I need each line of the entries below that includes the string "wire".

(Electronic design automation data)
^^^^^^^^^^^^^^^^

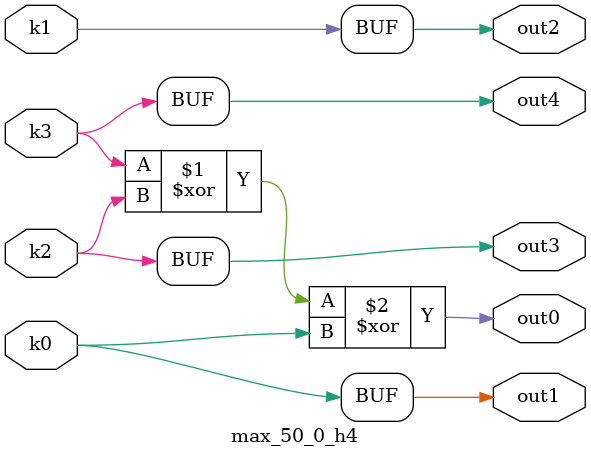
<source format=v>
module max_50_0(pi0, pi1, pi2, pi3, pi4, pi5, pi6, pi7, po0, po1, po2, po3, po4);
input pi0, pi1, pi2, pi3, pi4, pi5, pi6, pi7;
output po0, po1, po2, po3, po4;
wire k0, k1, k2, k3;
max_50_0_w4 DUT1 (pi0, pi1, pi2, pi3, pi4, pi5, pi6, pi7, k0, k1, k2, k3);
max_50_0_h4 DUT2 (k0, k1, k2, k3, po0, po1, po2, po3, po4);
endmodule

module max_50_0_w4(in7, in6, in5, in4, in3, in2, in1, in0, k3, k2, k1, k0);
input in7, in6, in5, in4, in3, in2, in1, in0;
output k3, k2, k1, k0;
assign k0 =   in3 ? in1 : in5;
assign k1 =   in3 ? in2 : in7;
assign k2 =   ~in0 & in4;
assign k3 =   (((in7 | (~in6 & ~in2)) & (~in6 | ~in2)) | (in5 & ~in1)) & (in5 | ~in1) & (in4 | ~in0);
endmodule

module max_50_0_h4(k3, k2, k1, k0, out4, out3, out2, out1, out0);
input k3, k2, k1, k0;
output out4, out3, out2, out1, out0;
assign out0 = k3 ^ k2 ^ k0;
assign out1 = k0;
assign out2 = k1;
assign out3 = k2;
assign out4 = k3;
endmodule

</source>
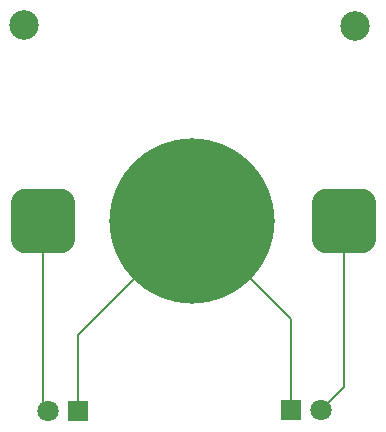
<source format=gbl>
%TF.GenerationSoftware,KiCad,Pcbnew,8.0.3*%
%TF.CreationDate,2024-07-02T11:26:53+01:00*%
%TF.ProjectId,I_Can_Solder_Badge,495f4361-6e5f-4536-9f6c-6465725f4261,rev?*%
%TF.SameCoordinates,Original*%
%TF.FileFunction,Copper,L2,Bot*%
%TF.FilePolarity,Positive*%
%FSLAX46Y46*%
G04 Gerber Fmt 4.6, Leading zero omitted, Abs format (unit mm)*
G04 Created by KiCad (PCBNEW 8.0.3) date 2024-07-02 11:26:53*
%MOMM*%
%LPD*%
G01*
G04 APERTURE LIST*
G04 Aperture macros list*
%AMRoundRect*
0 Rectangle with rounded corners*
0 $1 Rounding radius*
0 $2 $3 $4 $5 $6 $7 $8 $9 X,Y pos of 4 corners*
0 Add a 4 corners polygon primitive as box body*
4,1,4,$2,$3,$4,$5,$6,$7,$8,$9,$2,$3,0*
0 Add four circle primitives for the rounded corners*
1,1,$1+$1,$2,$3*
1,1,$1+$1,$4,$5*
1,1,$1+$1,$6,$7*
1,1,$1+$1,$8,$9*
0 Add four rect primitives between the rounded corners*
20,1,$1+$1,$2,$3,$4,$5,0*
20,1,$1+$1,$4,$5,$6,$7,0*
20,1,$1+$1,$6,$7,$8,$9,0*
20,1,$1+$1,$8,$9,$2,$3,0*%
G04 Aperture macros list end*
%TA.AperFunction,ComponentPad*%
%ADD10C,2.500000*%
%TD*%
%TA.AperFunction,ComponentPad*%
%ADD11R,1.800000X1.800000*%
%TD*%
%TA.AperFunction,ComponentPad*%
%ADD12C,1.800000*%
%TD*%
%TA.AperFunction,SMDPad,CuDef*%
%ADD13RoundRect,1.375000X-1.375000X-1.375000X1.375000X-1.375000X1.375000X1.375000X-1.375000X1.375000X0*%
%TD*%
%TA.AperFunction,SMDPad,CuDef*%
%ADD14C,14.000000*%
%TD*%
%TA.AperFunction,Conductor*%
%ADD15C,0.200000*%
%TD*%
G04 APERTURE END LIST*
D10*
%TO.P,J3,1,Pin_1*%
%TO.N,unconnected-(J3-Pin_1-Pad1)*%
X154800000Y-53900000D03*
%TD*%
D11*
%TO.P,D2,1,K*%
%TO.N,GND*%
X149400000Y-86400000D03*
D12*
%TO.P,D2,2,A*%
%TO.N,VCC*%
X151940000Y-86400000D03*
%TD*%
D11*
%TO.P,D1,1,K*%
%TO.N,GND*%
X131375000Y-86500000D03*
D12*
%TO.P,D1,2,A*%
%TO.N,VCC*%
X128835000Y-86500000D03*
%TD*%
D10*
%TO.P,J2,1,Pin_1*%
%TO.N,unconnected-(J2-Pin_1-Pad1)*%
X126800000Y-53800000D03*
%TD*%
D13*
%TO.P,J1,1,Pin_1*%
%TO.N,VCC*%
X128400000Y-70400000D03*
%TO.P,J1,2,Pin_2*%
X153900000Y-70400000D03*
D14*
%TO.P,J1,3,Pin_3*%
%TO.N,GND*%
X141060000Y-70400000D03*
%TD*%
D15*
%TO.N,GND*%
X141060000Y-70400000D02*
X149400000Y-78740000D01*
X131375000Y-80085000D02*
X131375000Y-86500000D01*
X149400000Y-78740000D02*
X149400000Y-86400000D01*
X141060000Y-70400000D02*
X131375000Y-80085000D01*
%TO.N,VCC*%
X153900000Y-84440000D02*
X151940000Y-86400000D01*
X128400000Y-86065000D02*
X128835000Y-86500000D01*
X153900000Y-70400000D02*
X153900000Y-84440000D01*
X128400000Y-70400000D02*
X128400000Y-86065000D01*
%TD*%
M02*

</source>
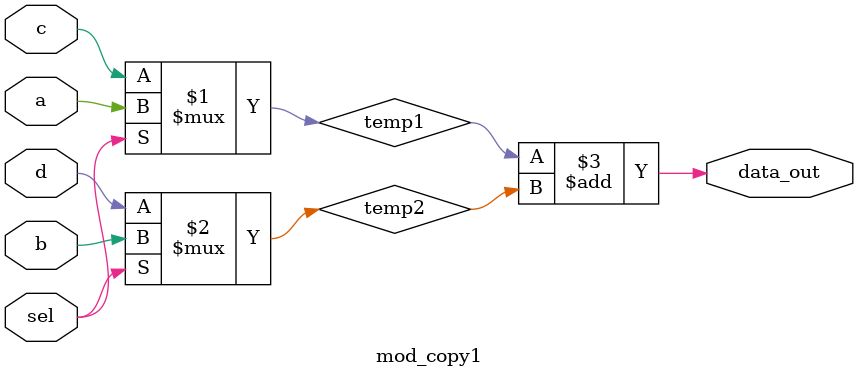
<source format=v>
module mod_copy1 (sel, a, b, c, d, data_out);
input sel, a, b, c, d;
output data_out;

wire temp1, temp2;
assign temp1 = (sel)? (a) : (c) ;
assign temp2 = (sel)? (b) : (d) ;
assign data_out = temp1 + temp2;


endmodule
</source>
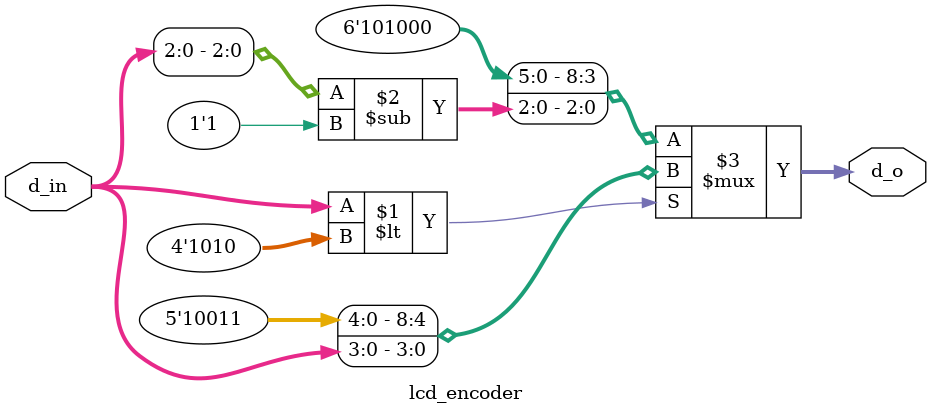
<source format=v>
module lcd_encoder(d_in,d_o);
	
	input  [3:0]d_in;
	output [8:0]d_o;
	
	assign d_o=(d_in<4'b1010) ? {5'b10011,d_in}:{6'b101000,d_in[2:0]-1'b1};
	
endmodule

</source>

^^^^^^^^^^^^^^^^

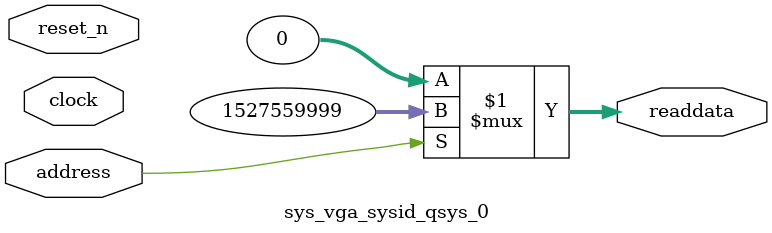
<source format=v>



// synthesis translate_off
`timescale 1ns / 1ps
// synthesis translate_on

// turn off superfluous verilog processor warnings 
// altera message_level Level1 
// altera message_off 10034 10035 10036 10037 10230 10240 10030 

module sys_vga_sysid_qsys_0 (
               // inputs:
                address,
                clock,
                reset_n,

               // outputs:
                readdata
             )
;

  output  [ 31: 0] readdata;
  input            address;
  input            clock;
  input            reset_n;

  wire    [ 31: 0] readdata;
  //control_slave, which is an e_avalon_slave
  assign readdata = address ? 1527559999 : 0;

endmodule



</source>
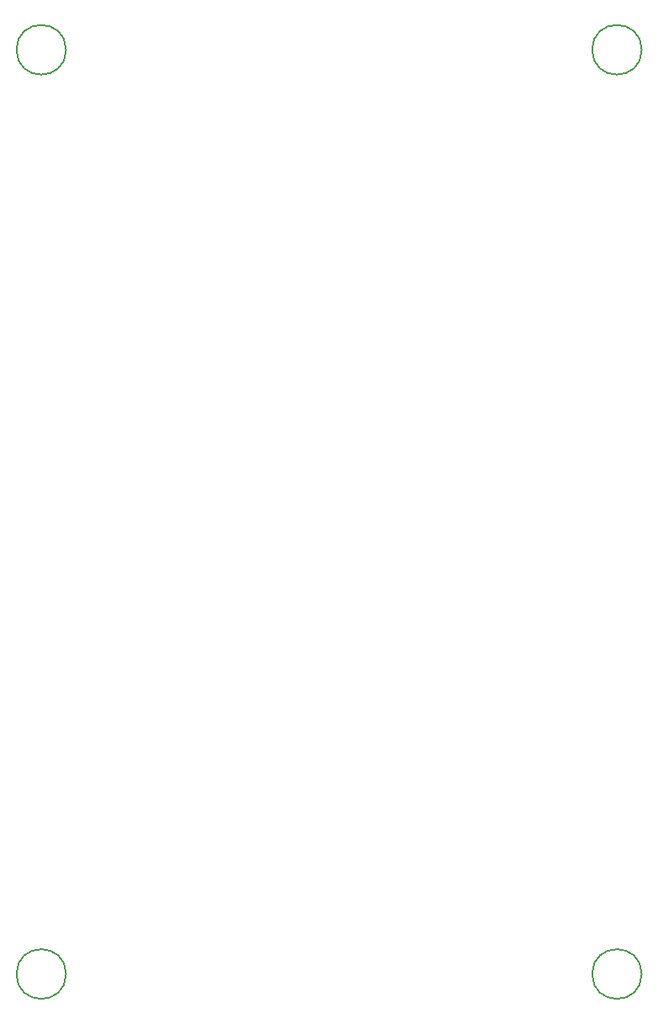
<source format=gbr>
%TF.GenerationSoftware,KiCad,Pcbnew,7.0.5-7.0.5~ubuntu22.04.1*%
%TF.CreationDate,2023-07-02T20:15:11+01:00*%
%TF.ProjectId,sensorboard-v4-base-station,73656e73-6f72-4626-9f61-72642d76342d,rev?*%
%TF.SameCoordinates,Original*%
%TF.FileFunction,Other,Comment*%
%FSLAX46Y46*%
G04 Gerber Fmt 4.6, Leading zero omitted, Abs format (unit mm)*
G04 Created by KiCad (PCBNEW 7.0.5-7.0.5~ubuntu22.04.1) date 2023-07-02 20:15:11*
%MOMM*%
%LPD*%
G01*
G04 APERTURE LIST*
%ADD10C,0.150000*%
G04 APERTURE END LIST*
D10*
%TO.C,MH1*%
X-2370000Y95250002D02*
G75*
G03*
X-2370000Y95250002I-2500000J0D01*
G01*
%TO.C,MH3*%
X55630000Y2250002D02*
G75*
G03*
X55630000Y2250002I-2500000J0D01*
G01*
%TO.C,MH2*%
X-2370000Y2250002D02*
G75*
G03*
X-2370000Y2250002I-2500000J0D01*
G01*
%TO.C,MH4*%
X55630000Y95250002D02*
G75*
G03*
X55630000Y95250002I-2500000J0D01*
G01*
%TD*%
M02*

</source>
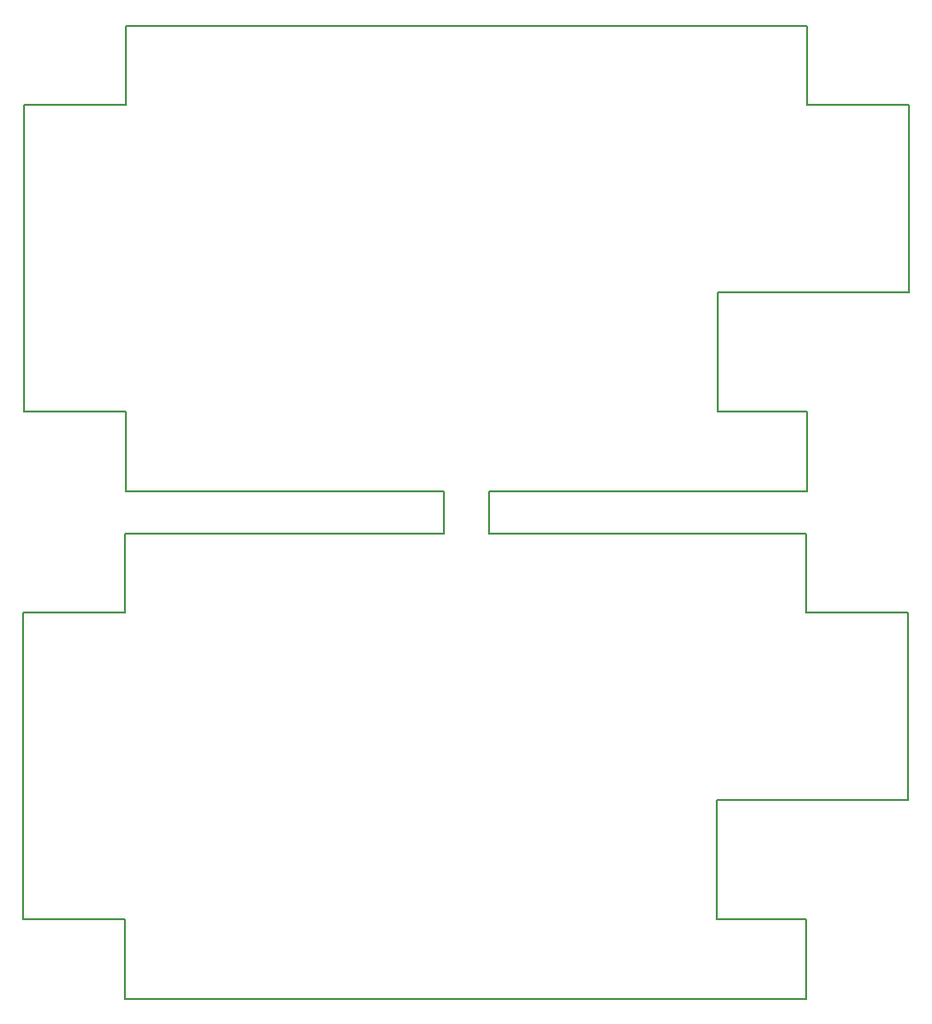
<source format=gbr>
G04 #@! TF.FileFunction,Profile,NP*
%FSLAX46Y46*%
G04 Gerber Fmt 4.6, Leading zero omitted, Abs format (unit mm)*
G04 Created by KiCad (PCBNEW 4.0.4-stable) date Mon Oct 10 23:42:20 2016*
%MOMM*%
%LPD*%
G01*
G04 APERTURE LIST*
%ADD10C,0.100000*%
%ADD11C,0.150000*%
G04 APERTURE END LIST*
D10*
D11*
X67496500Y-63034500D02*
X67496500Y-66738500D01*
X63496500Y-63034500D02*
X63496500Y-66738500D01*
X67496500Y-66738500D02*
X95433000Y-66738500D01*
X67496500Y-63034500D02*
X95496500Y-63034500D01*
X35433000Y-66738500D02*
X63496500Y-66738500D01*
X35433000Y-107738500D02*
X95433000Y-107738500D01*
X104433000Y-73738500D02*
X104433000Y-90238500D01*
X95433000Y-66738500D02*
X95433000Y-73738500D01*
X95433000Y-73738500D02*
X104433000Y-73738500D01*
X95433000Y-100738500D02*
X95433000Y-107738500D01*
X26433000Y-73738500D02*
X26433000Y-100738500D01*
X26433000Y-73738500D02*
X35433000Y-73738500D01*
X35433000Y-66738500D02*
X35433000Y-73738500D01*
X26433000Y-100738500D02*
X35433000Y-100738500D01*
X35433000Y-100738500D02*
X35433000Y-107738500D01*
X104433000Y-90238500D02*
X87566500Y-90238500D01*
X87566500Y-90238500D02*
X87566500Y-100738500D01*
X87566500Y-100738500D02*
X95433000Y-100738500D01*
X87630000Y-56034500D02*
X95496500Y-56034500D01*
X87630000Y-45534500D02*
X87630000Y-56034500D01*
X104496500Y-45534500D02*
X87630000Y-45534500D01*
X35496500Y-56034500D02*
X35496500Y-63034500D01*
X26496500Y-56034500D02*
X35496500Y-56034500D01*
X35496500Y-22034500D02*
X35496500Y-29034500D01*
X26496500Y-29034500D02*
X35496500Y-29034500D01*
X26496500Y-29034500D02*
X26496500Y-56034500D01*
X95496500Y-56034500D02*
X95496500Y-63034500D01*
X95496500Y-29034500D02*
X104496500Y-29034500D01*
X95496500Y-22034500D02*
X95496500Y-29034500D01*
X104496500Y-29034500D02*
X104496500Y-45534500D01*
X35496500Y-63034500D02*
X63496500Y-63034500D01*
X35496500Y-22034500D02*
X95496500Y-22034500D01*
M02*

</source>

^^^^^^^^^^^^^^^^

• _Final answer_
wire k0, k1, k2, k3;
wire temp1, temp2;
  wire    [ 31: 0] readdata;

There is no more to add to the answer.